(Source records)

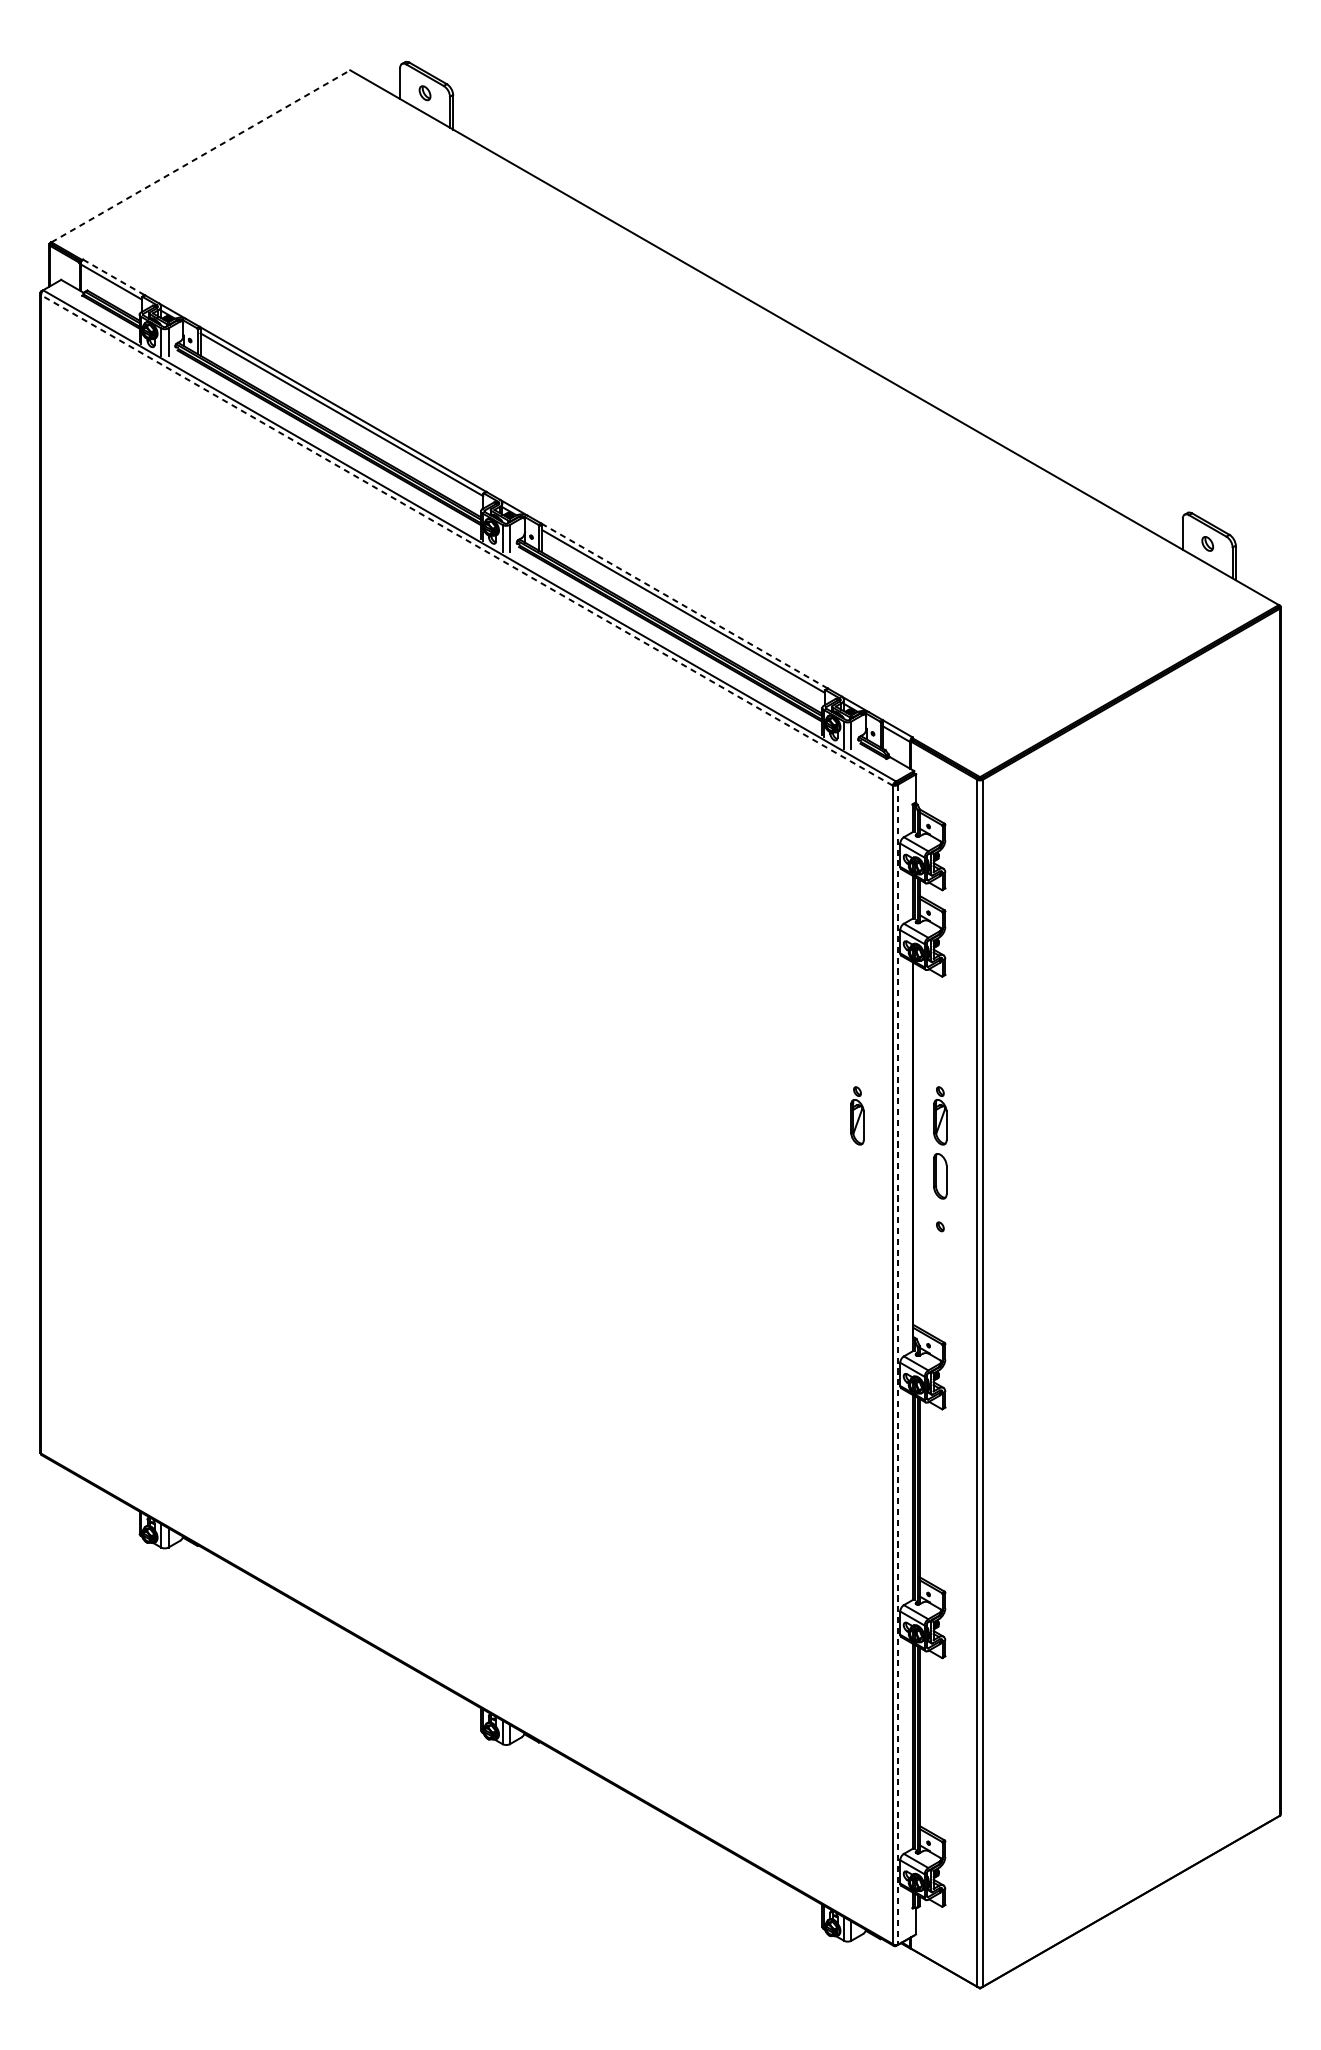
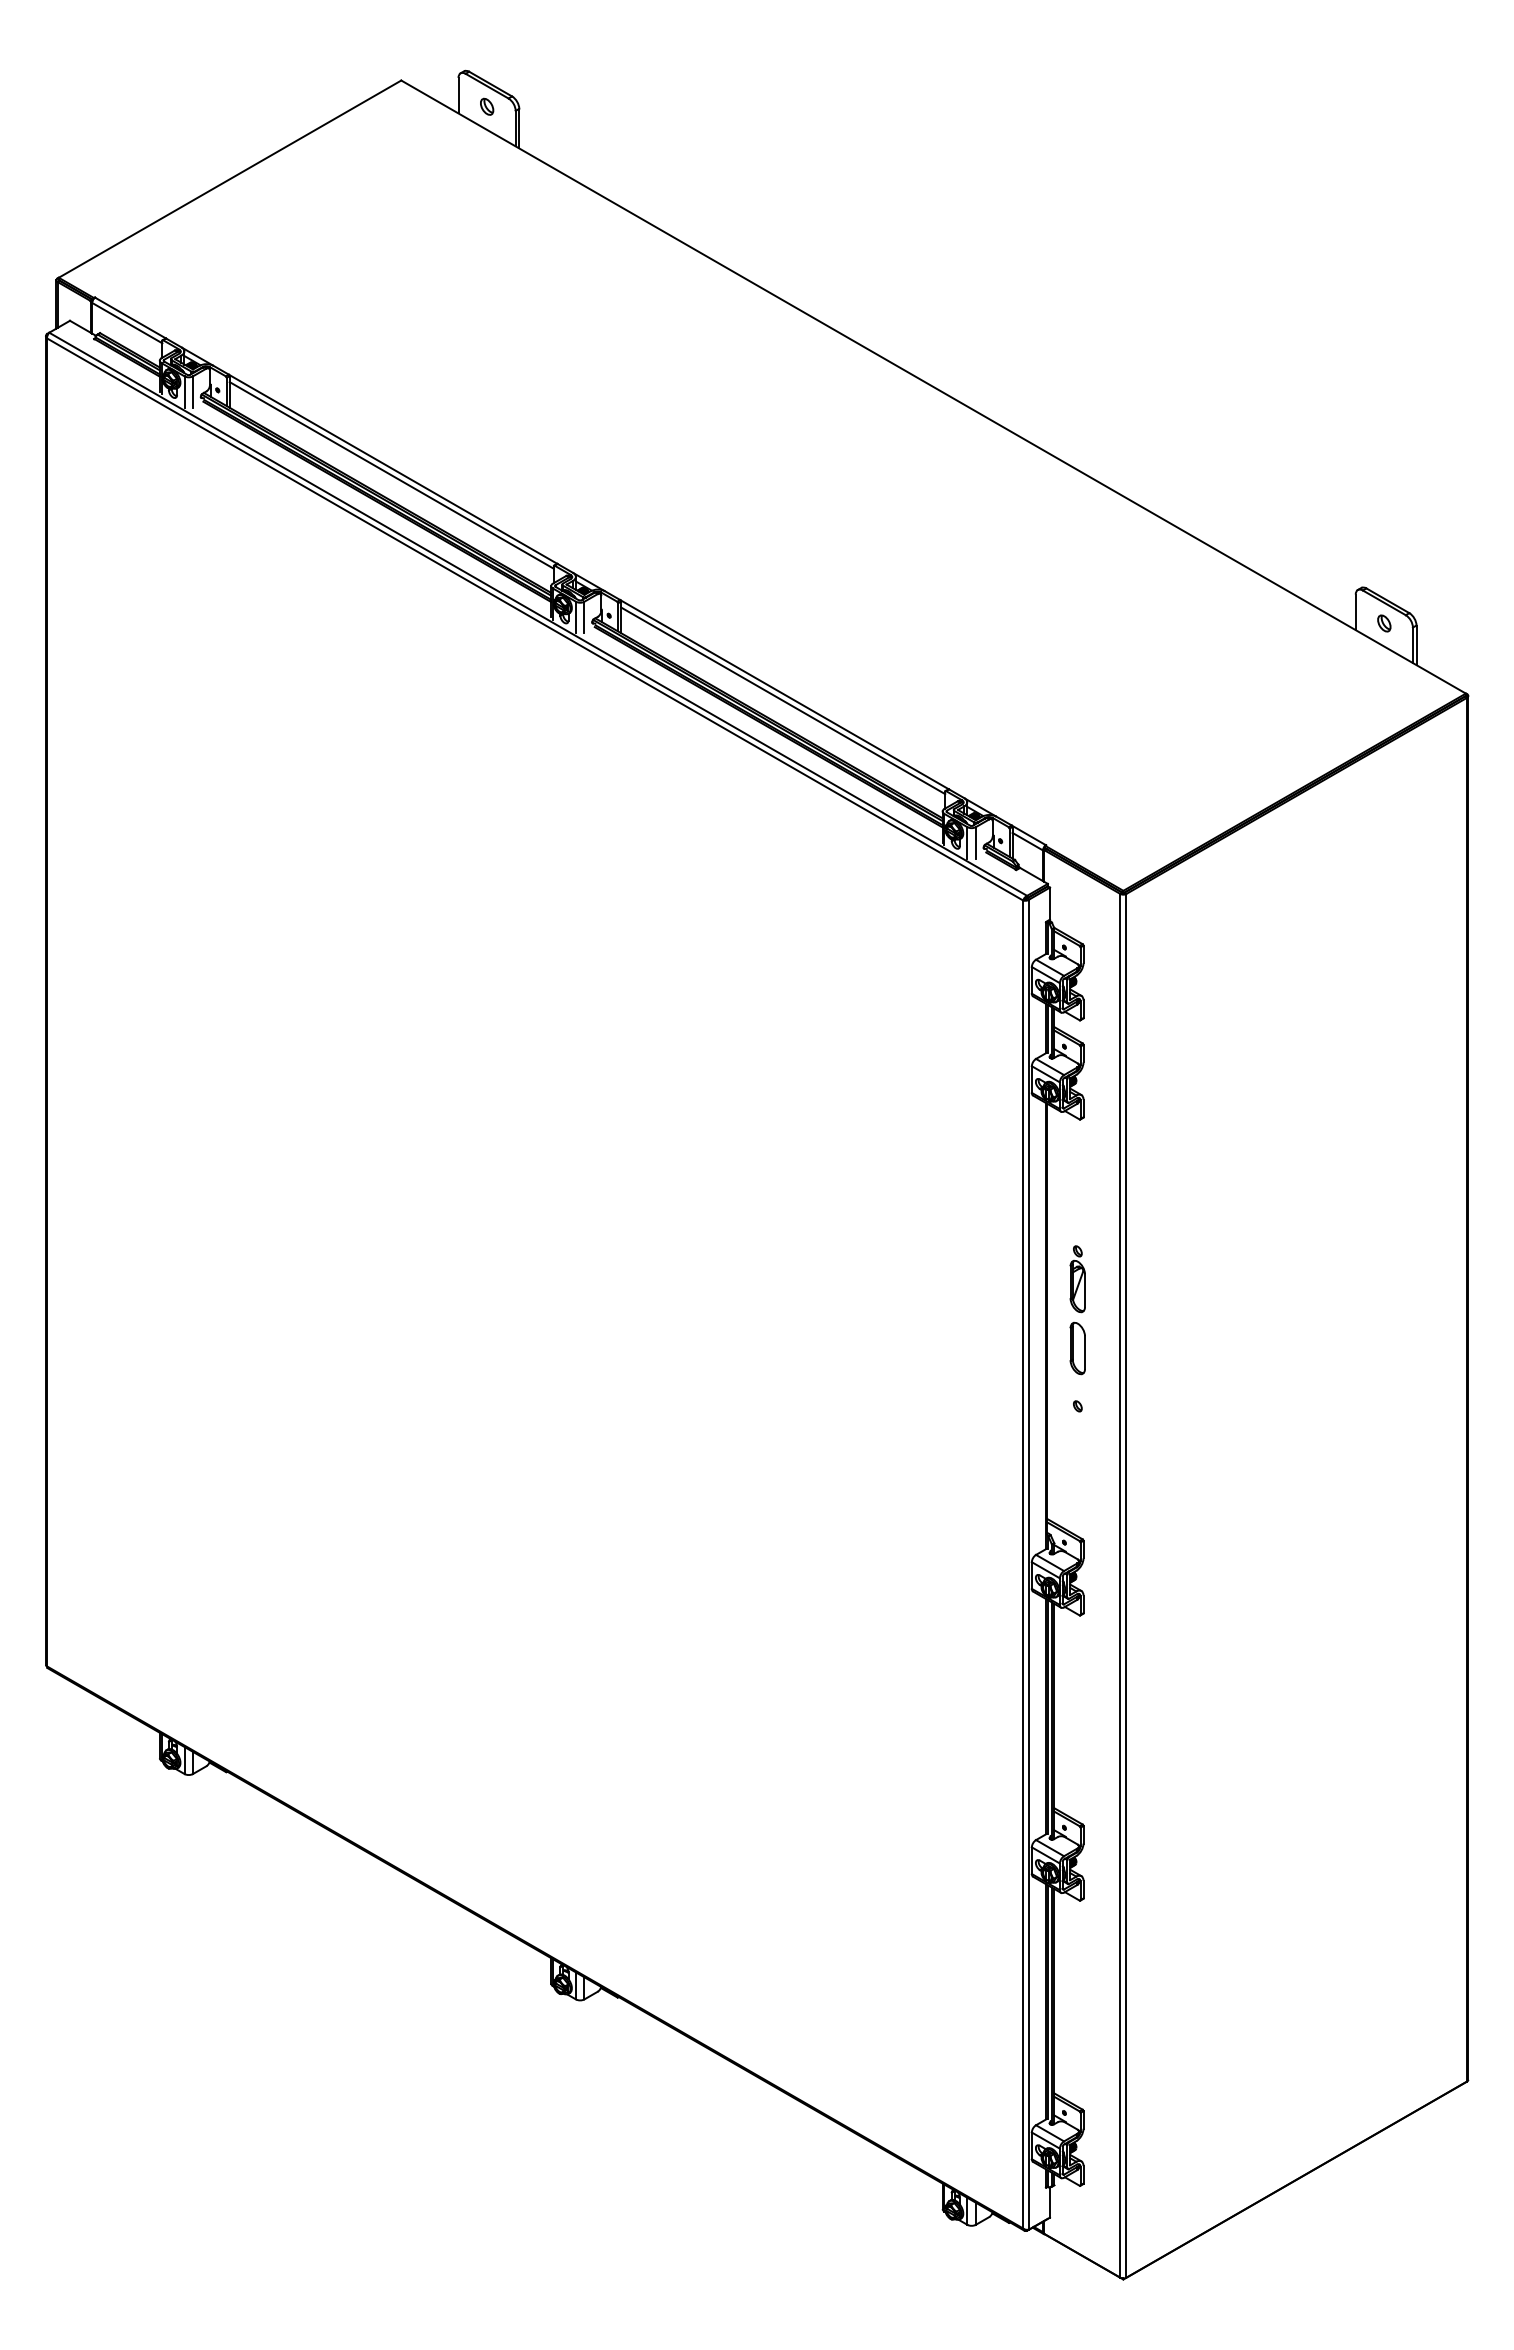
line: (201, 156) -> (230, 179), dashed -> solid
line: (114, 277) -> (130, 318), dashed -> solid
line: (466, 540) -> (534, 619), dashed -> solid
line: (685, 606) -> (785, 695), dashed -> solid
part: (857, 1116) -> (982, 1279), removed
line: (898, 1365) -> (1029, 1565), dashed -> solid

◆ AIM OF THE TASK
Throughout the records, the word "dashed" shows up on certain lines. Report how many lines, with only the number.

◆ SOLUTION TO THE EXERCISE
5